Or pull it out of somewhere else? I have wondering where they got the number 2000. Media Matters has some stuff about it which indicates the Moonie Washington Times started it.
There appear to be much much fewer than that. I wish that someone would find out the answer to the question so they would sending it around as a false soundbite.
http://mediamatters.org/items/200509120005"September 11, ABC host George Stephanopoulos repeated a falsehood that had reverberated through the right-wing media the preceding week -- that "there were 2,000 buses under water" that New Orleans Mayor C. Ray Nagin could have used to evacuate his city before Hurricane Katrina's arrival. The claim appears to have originated in a September 6 column by Washington Times editor-in-chief Wesley Pruden, who inaccurately charged that, although Nagin ordered a mandatory evacuation before the hurricane's arrival, he "kept the city's 2,000 school buses parked and locked in neat rows when there was still time to take the refugees to higher ground." Conservative websites, including the Power Line and Little Green Footballs weblogs, quickly linked to Pruden's column."

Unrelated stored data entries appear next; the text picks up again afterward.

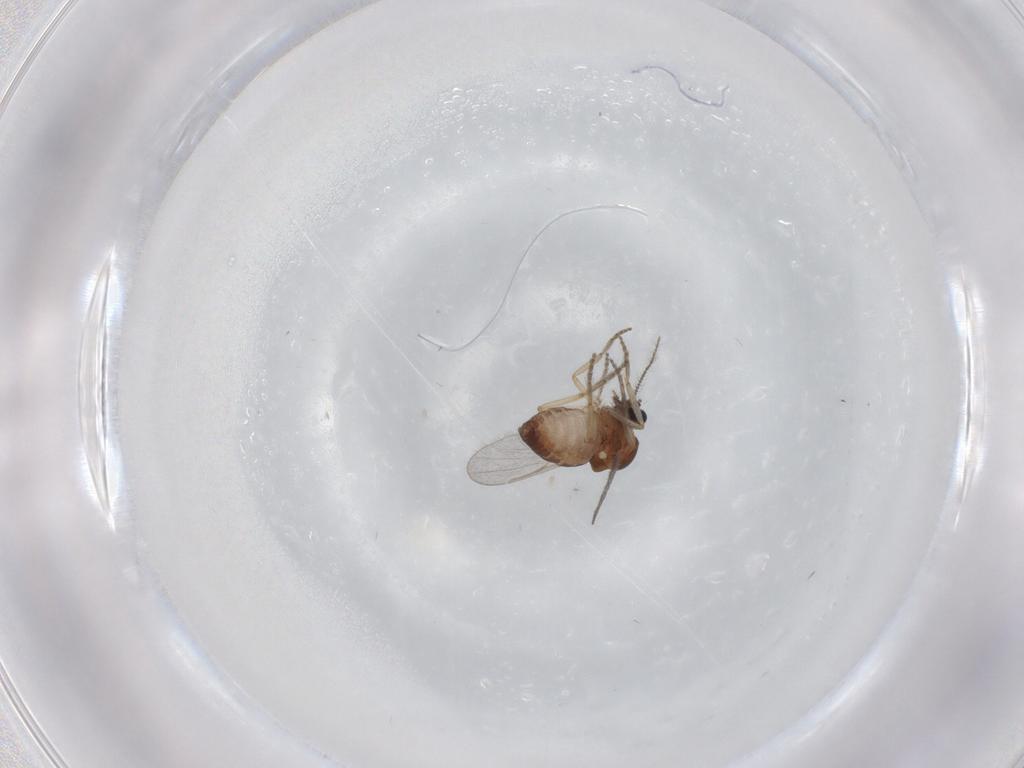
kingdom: Animalia
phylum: Arthropoda
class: Insecta
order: Diptera
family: Ceratopogonidae
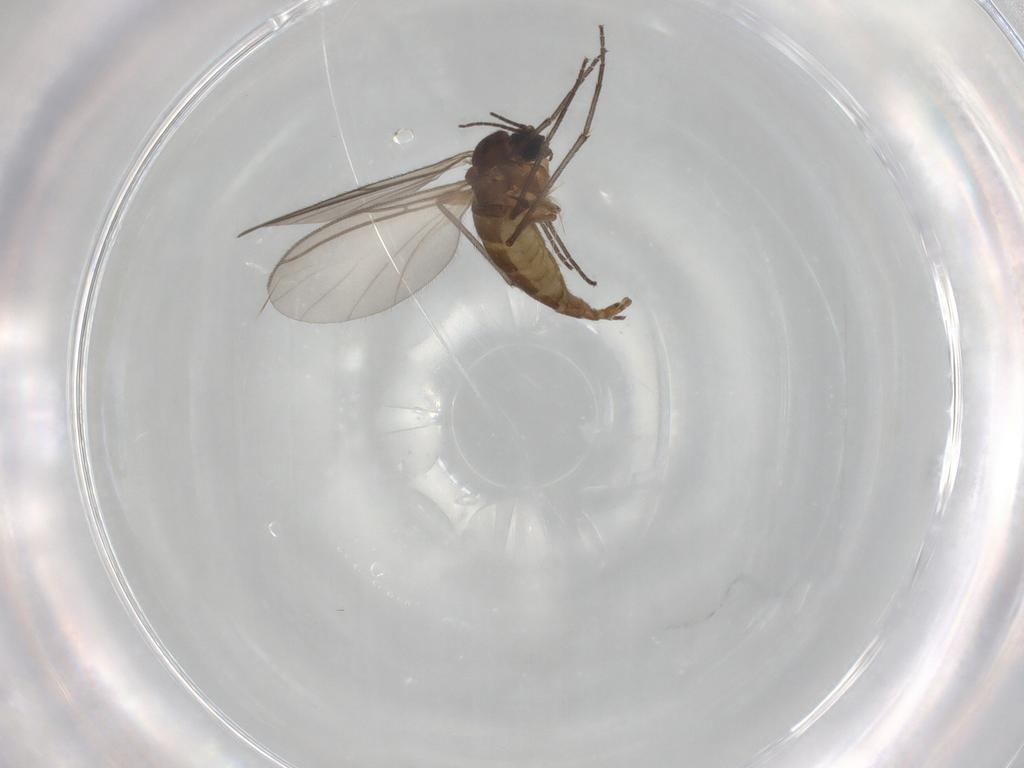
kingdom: Animalia
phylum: Arthropoda
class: Insecta
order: Diptera
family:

"But Pruden dramatically overstated the number of New Orleans school buses. As of 2003, the most recent year for which data appears to be available, the Orleans Parish school district, which operates New Orleans' public schools, owned only 324 school buses. In addition, a Louisiana Department of Transportation and Development profile of the New Orleans Regional Transit Authority (RTA), last updated May 5, notes that RTA owned 364 public buses, bringing the total of the city's public transit and school buses to fewer than 700 (assuming the fleet of school buses has not been dramatically increased since 2003), far fewer than the 2,000 Pruden claimed."
In fact, The New York Times reported on September 4 that Louisiana emergency planners believed it would take as many as 2,000 buses "to evacuate an estimated 100,000 elderly and disabled people" in the event of a catastrophic hurricane like Katrina. But, The New York Times wrote, this was "far more than New Orleans possessed."
Pruden's claim that the city possessed 2,000 school buses that could have been used for a pre-storm evacuation appears to be an exaggeration of a September 1 Associated Press photograph of school buses parked in a flooded lot in New Orleans. The photograph was widely reported on conservative websites, including the Media Research Center's NewsBusters weblog, the Instapundit weblog, and Michelle Malkin's weblog. A September 6 MSNBC.com article that described the scene in the AP photograph noted, "Some 200 New Orleans school buses sit underwater in a parking lot, unused. That's enough to have evacuated at least 13,000 people."
AND this number really stunned me....the number of people most likely left in the city:
While estimates of the number of residents stranded in New Orleans following the storm vary, New Orleans officials have suggested that 80 percent of the city's residents evacuated before the hurricane hit. That leaves roughly 97,000 residents who remained in New Orleans.
New Orleans' combined fleet of public transit and school buses would not have had nearly enough capacity to evacuate all of those who remained in the city. A July 8 Times-Picayune article, titled "RTA buses would be used for evacuation; But plan still falls far short of needs," pointed out that the RTA owned 364 public buses. "Even if the entire fleet was used," the Times-Picayune noted, "the buses would carry only about 22,000 people out of the city -- far short of the 134,000 people estimated to be without cars in a recent University of New Orleans study." Even the addition of the full school bus fleet would have been far from sufficient to transport the remaining residents.